REBELDE Y FIEL A SÍ MISMA
Va y viene sin descanso Gloria. A través de habitaciones cubiertas con los libros de su vida, de colores estridentes, de objetos y de pinturas con anécdotas, de premios y flores en cada rincón. Revuelve cajas llenas de fotos ordenadas por año, mientras habla de sus proyectos: está gestando una actividad nueva, vinculada al arte efímero. Avanza con su sonrisa, su característico pelo blanco [tiene canas desde los 12 años] y los pies descalzos. “Amo los disfraces. Mucha de la ropa que he usado en eventos o aquella que me regalaba mi tía, la siento así, como disfraz. Pero, para vestirme diariamente, elijo la comodidad. Soy de una simpleza casi absoluta. En mi vida, soy así. No sé si es bueno o si es malo, pero soy muy espontánea. Siempre fui igual: rebelde y fiel a mí misma: así como viví un fuerte momento religioso, pasé a otro de gran compromiso político y, luego, me dediqué con intensidad a este arte. No tengo falso-self. O tengo sólo un poco para circular por la vida. Pero, para mí, lo que es, es”, dice mientras acaricia a Ocampo, el gato de su nueva pareja. “Oki es de una persona que lo dejó a mi cuidado –porque ahora está de viaje– y con quien tengo una amistad especial, más que amistosa”.
–¿Un amor inesperado?
–Sí. Rarísimo. Porque nunca en mi vida había tenido un amor especial por una mujer. Siempre fui muy enamoradiza: tuve tres parejas importantes y algunos otros amores más. Pero todos hombres. ¡Y se lo advertí a ella! Tiene 49 años, es muy independiente y, desde dos años y medio largos, tenemos una relación muy linda: vamos a eventos, viajamos… Nadie se sorprendió. “Siempre hiciste lo que quisiste; no nos extraña nada”, me dijeron mis hijos.

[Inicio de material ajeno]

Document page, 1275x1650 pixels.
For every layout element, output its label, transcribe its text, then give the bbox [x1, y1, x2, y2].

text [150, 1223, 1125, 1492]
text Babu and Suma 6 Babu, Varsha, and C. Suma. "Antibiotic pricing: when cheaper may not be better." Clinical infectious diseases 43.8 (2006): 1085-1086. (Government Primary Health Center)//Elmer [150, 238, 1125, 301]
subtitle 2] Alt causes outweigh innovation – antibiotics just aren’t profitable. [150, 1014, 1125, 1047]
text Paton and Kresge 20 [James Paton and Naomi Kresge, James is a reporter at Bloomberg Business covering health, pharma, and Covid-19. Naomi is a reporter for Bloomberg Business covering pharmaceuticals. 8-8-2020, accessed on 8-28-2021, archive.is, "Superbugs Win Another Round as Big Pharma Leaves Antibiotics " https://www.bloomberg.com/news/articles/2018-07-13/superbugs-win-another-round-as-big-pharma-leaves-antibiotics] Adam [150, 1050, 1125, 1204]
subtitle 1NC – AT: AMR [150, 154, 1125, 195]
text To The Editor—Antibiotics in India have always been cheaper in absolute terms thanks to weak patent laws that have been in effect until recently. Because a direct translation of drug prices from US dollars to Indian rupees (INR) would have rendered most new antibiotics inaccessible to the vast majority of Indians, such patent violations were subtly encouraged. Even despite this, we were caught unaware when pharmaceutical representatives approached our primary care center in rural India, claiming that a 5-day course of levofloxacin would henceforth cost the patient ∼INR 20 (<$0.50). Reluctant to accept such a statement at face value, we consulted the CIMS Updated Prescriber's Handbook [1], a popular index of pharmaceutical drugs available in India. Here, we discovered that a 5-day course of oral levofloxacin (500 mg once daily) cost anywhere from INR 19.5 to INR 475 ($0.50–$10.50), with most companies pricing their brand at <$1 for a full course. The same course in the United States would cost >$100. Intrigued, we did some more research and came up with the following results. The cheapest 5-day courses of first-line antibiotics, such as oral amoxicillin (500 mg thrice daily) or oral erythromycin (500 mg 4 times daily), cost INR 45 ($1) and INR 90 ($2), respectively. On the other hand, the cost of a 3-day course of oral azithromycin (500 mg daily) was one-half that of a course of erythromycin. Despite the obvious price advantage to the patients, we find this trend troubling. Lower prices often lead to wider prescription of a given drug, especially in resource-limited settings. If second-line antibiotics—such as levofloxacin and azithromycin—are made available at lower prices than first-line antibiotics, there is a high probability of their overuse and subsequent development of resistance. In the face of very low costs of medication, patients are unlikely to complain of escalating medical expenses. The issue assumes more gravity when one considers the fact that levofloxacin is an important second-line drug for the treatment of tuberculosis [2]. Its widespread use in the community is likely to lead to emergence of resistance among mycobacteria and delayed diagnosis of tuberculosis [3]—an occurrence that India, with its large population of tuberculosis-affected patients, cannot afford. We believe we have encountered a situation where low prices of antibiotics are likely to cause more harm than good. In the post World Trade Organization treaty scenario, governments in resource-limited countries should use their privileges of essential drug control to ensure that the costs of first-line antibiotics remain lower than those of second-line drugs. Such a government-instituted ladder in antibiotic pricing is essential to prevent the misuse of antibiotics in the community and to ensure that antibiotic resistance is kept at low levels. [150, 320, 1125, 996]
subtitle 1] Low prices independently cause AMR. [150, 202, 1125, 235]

–Con tantos años trabajando en los detalles estéticos, ¿te ha tentado ambientar su casa?
–Cada vez que quise opinar, me ha dicho que no. Ella tiene una casa muy linda, un jardín que vale la pena y un gusto muy definido. Pero digamos que me sé adaptar. [Se ríe]. Bueno, la verdad es que un poco… porque todavía sigo siendo exigente conmigo misma y con el otro. He sido un poco complicada con mis parejas.

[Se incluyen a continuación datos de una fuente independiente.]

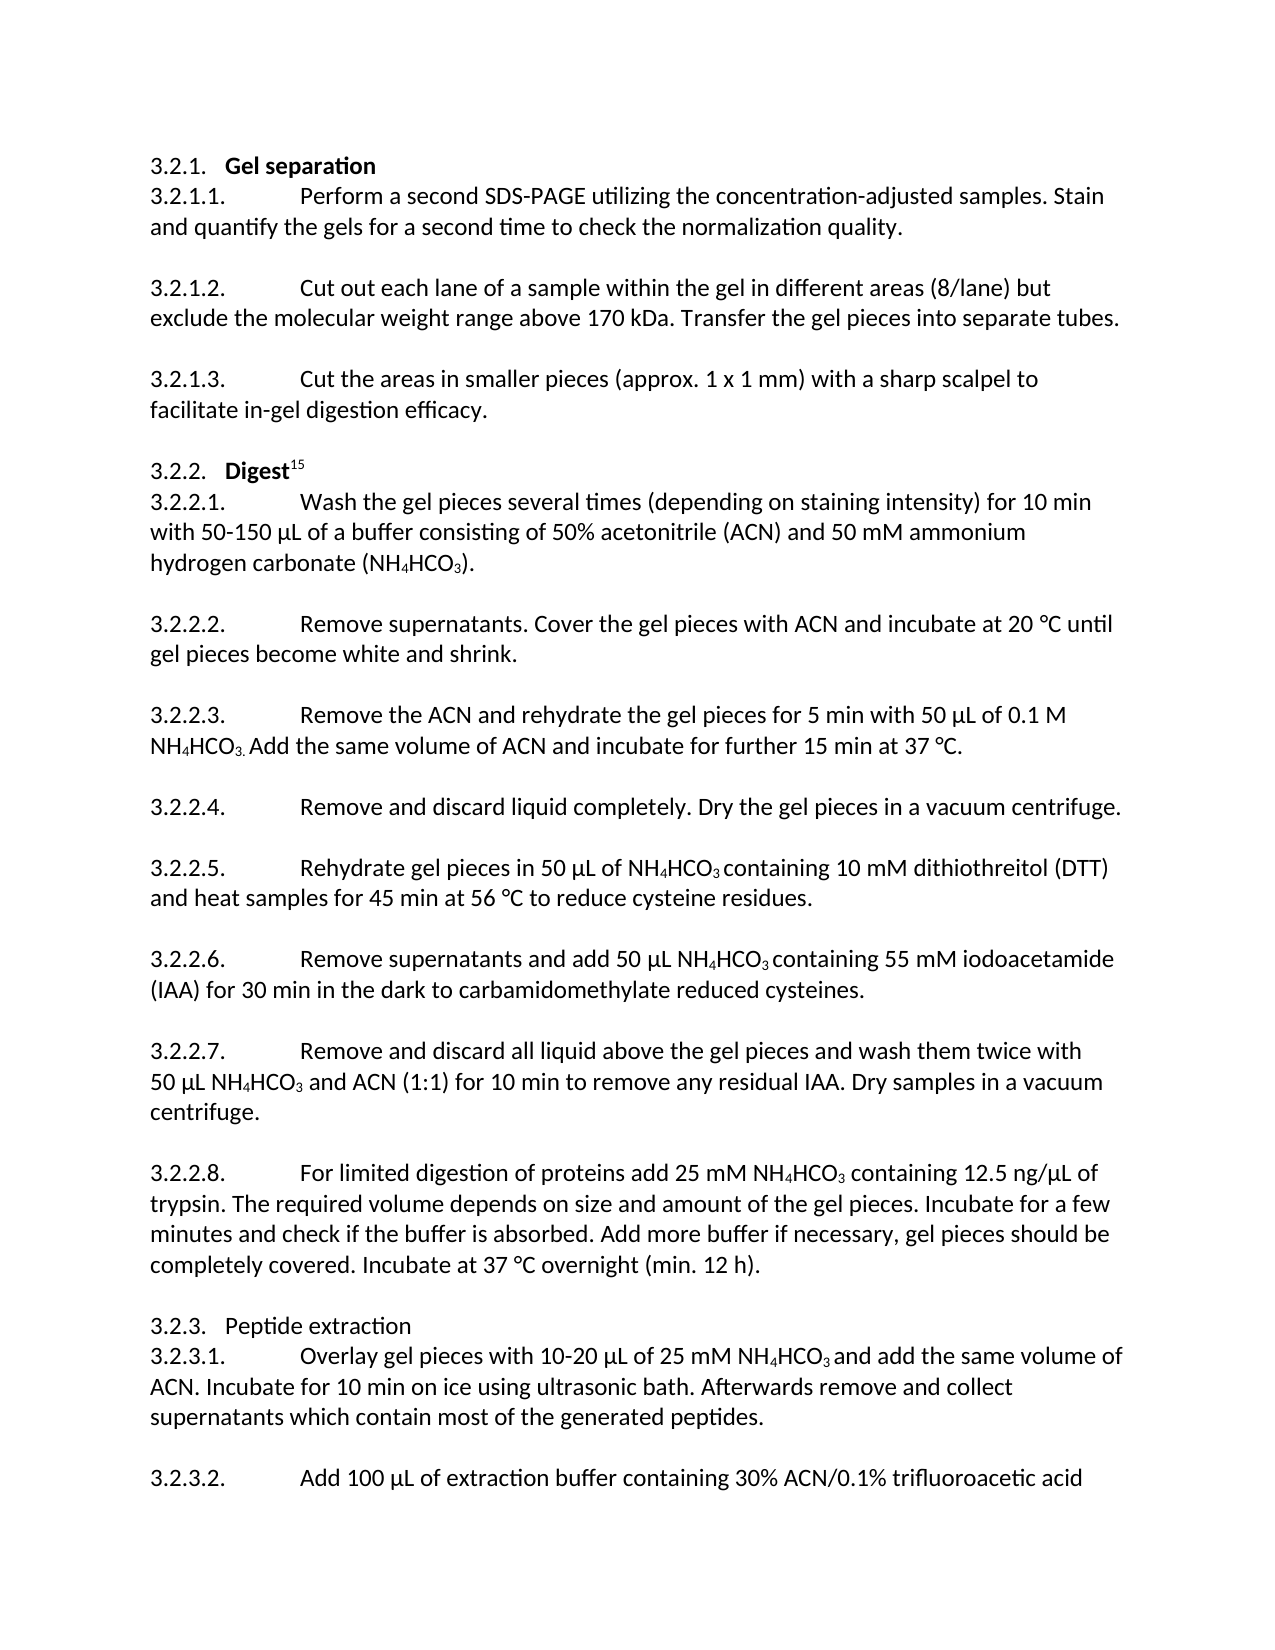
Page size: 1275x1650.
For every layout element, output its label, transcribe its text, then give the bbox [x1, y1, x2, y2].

–Al principio de esta charla, señalabas la felicidad que creabas para tus clientes con tus fiestas. ¿Qué es la felicidad para vos?
–Un estado de gracia. Pero no es una constante: son momentos que se construyen. La vida son instantes de felicidad y de no felicidad. Al principio, cuando desarmaba las vidrieras del anticuario o las ambientaciones de Casa FOA, lloraba. Con las fiestas, me angustiaba mucho por todo aquello que se usa y luego se tira. Las flores, que son un belleza que me sensibiliza. Pero, gracias a Dios, las dejás en un lugar verde y se transforman en compost. En lo que no se puede reciclar, lo irrecuperable, está el tema y, para mí, la gran enseñanza. En esta vida que pasa, ser feliz es darse cuenta, registrar esos momentos como el de ahora, por ejemplo, mientras miro los techos desde mi ventana, el cielo, estas flores.